Methods: Affinity-purified polyclonal antibodies were developed against E. coli serogroups O26, O45, O103, O111, O121, and O145 and incorporated into IMS reagents. The IMS reagents were coupled to the USDA-FSIS modified TSB enrichment procedure for non-O157 STECs (MLG 5B.04) and this was followed by plating to both selective and non-selective agars and colony serotyping. This approach was evaluated for target non-O157 STEC recoveries in both mixed culture, where non-target STEC (O157) was present in 1 log excess of the target STEC (3 log), and coupled to non-selective agar plating, as well as in spiked raw beef (3 CFU target STEC/65 g) followed by enrichment and selective agar plating.

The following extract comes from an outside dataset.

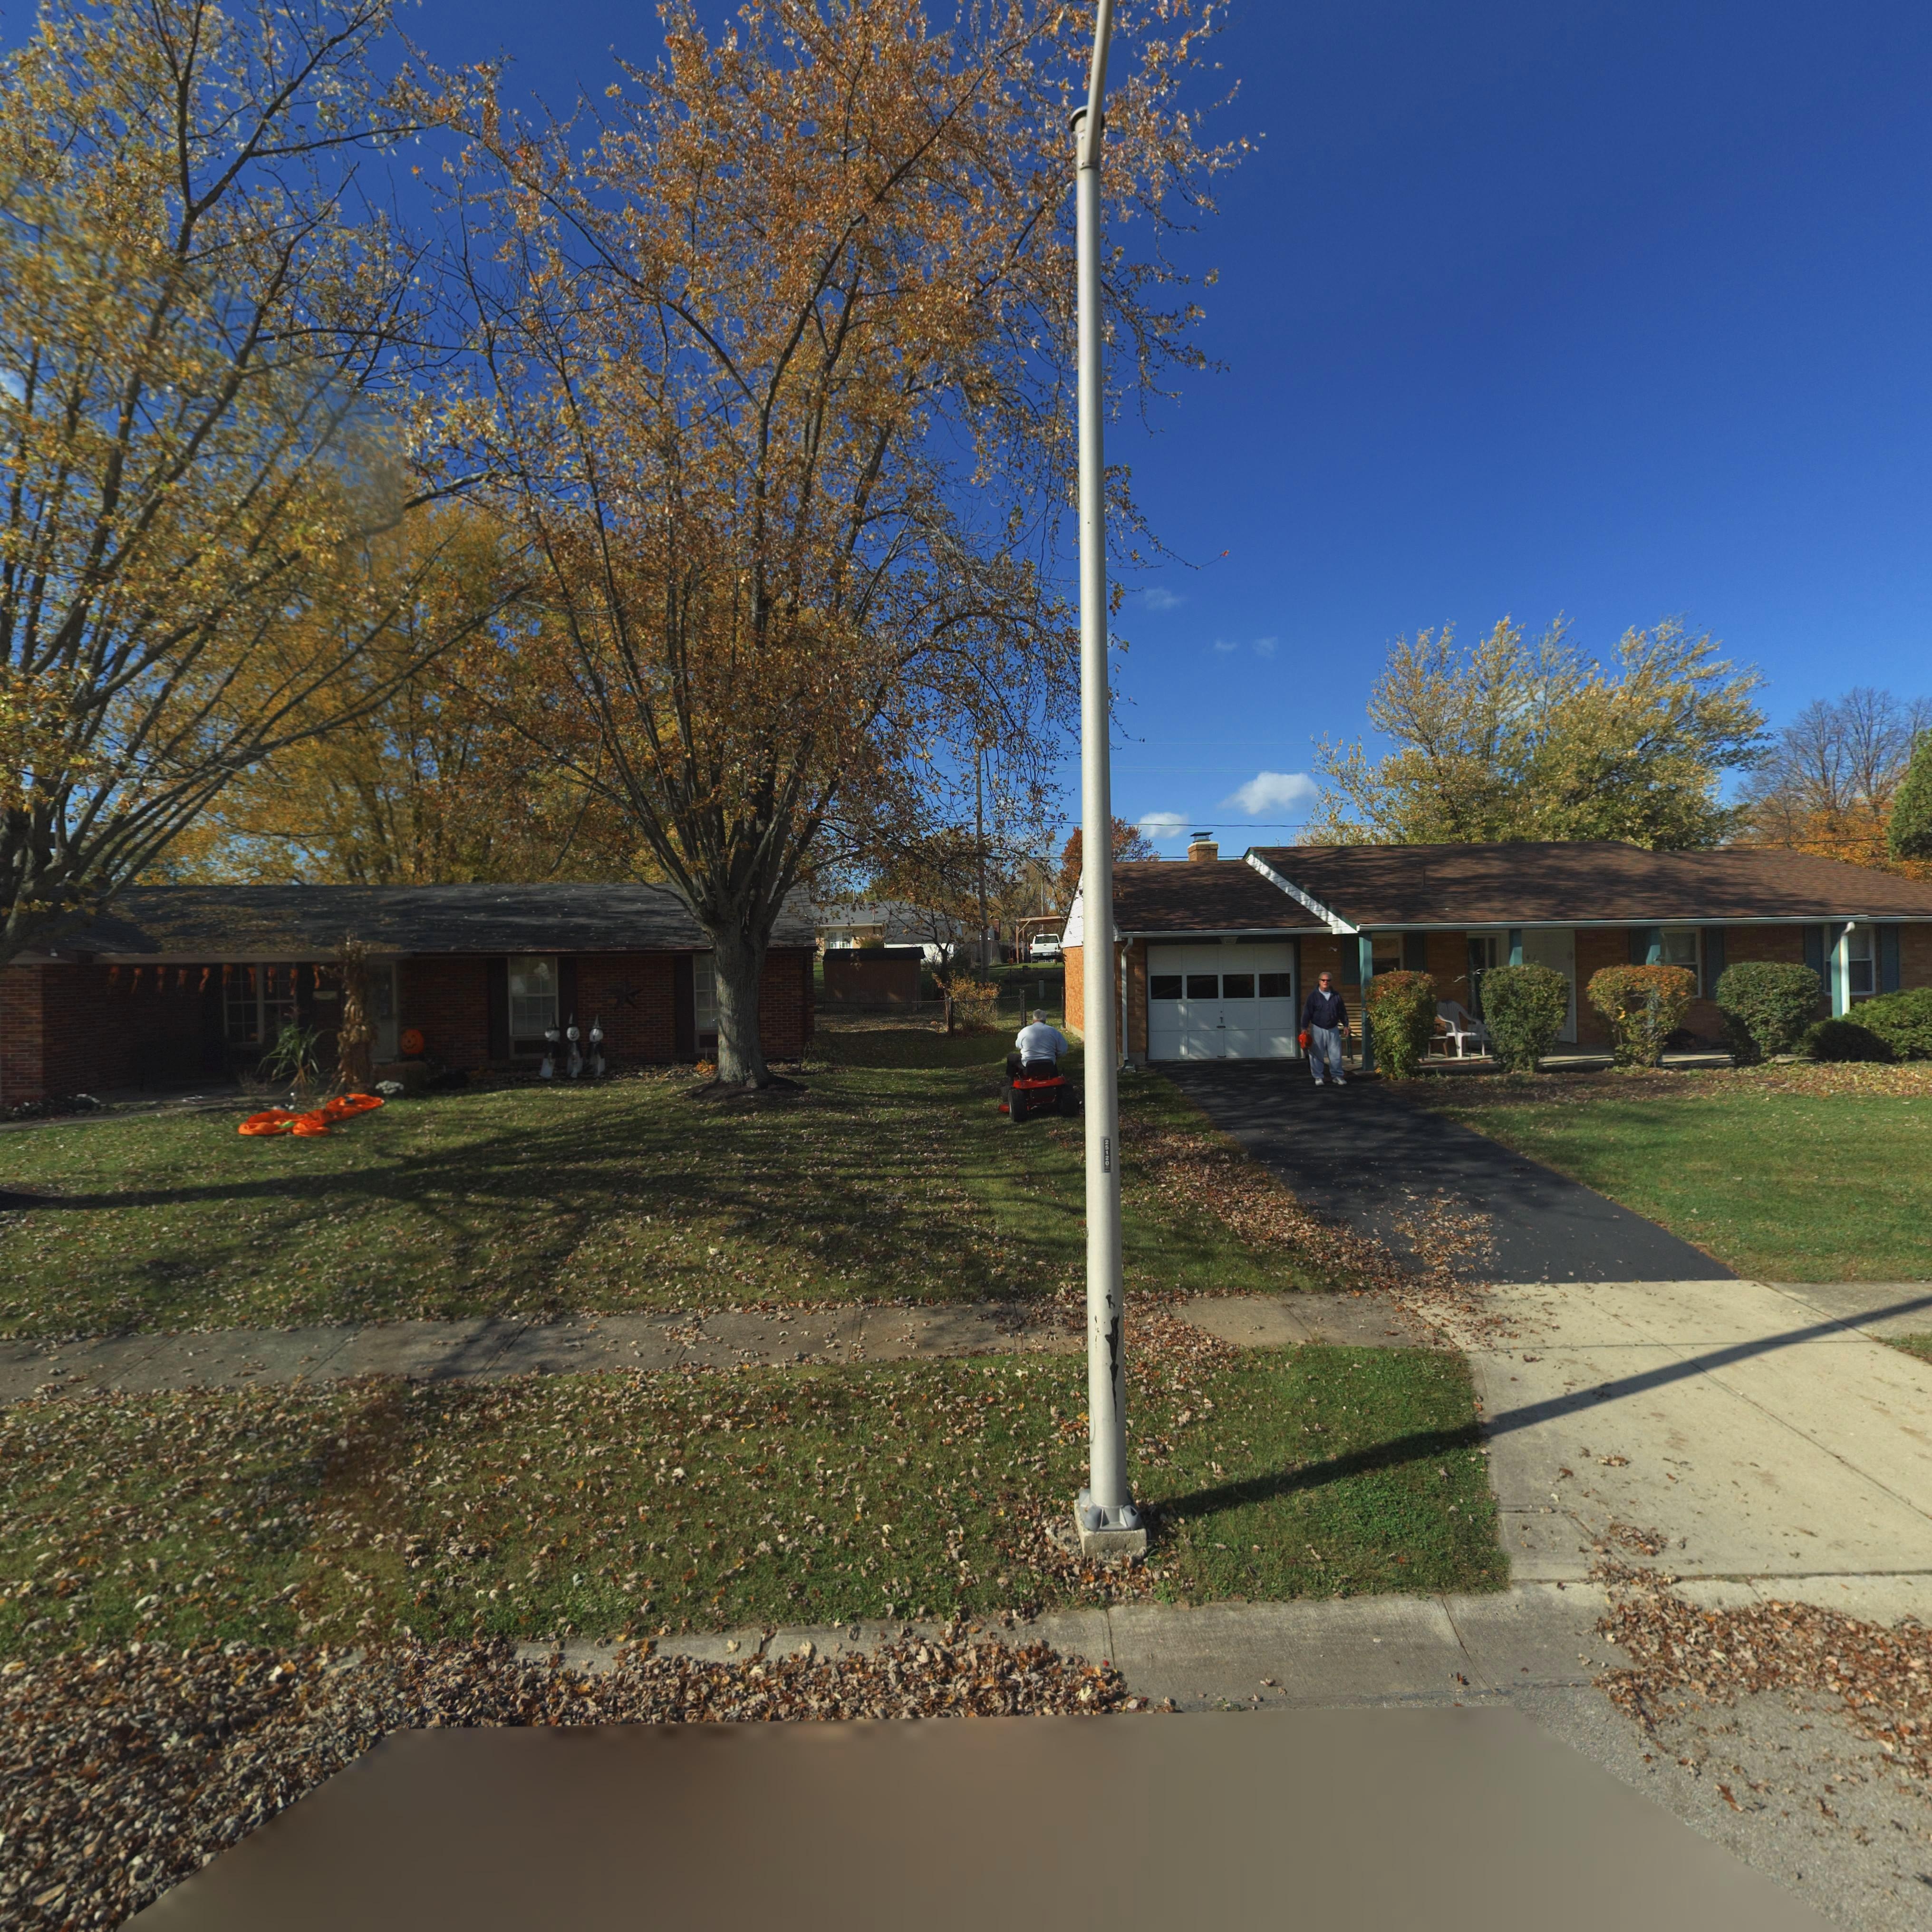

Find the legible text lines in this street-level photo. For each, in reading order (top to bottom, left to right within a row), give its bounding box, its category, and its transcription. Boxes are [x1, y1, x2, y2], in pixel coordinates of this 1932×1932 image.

Results: In mixed culture experiments, before IMS, 9.4% of 360 colonies were identified as the respective non-O157 STEC whereas after IMS, 99.2% of 840 colonies were identified as the respective non-O157 STEC. In raw beef enrichments, before IMS, 54.9% out of 360 colonies were identified as the respective non-O157 STEC whereas after IMS, 99.2% out of 420 colonies were identified as the respective non-O157 STEC.
Significance: Application of the RapidChek CONFIRM IMS to the analysis of non-O157 STECs in raw beef products should streamline both food process and regulatory monitoring.